The Apollo AGC was so expensive and so reliable, that years later when NASA developed the world’s first digital fly-by-wire aircraft, they simply used a surplus Apollo computer. Developing a new flight control computer from scratch would have been too expensive for a proof of concept test. Here it is keyboard and all, mounted inside the F-8 fuselage. The keyboard obviously wasn’t used in flight: they just needed the computer to implement the fly-by-wire system: https://www.nasa.gov/sites/default/files/images/362812main_E-24741_full.jpg
More recently, I believe the Airbus A380 flight control system is five-way redundant, one three-computer primary group and a two-computer backup group. It can fly using only one computer in a group. I suspect the software on the primary and backup group is probably developed separately.

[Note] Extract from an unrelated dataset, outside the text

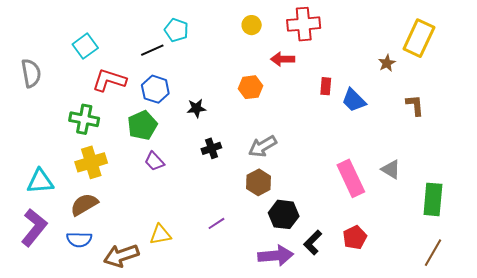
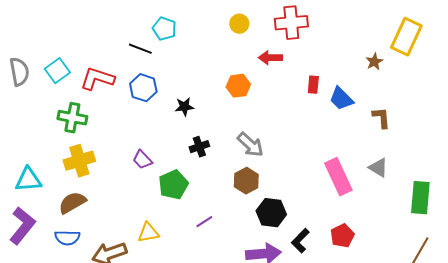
cyan square: (85, 46) -> (57, 71), moved
black line: (152, 50) -> (140, 49), turned 45
brown L-shape: (415, 105) -> (381, 118), moved
green pentagon: (142, 125) -> (173, 185), moved
gray arrow: (263, 146) -> (250, 145), turned -108

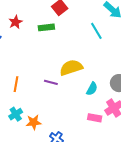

From the standpoint of either hardware or software development, it’s not commercially feasible to deliver such low-function, high-priced products for general use.
MS-DOS 3.0 had about 40,000 lines of code, within a factor of 2 of the Apollo AGC. A very small development team wrote that and it ran on off-the-shelf microprocessors. If hundreds of people worked for years writing and testing it, if their development mission was absolute reliability, and if it ran on custom-built hardened redundant computers, it would be very reliable – and no customer could afford it, nor today would they want it.
Today despite improved software development tools and hardware, life-critical real-time systems tend to be very function limited, plus they are often redundant. The methods, software tools and personnel structure to produce those are not generally applicable to mass market commercial software which has 100x the lines of code.